In the records that follow, find each line containing "pode" and copy it.

-*-

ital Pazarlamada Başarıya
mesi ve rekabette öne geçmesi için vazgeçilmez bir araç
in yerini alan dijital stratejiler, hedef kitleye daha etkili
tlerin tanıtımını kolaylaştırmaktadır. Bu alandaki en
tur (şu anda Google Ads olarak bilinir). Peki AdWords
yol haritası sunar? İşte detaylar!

-*-

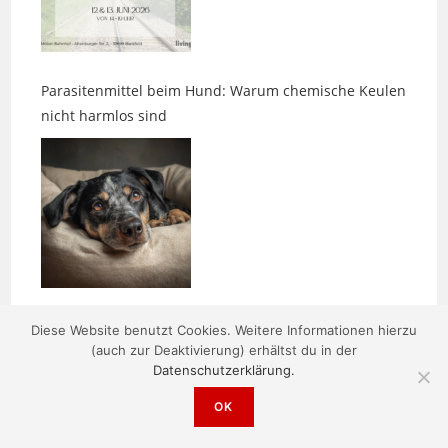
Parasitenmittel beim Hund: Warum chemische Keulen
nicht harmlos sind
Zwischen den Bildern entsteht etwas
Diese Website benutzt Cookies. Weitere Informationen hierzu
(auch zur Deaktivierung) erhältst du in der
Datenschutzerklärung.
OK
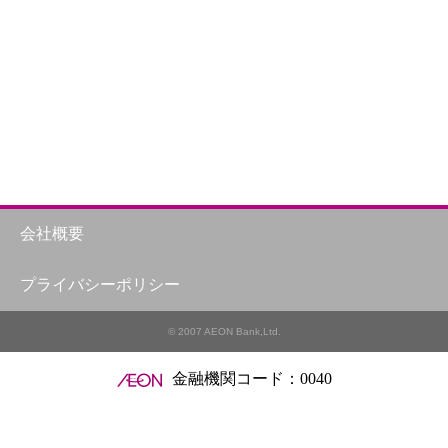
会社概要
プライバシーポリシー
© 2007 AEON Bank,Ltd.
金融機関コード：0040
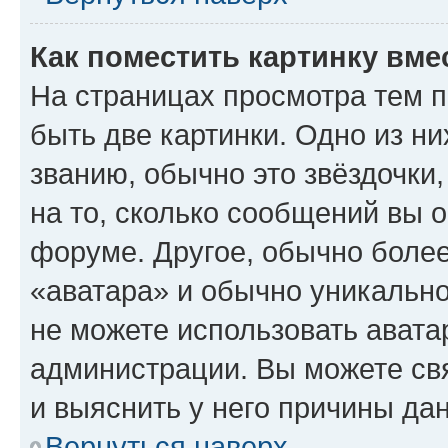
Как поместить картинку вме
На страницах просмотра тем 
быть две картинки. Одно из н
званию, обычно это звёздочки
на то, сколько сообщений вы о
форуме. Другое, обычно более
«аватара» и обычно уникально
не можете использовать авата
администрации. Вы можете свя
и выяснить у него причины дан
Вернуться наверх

-*-

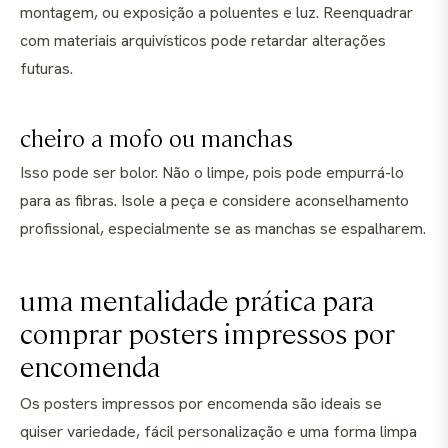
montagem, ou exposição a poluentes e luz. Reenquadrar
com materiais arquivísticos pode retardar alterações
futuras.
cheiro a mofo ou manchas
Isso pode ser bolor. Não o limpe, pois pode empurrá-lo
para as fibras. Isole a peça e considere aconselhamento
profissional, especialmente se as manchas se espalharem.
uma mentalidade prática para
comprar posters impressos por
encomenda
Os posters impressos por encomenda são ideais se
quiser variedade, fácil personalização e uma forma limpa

-*-

## Exercise solution:
com materiais arquivísticos pode retardar alterações
Isso pode ser bolor. Não o limpe, pois pode empurrá-lo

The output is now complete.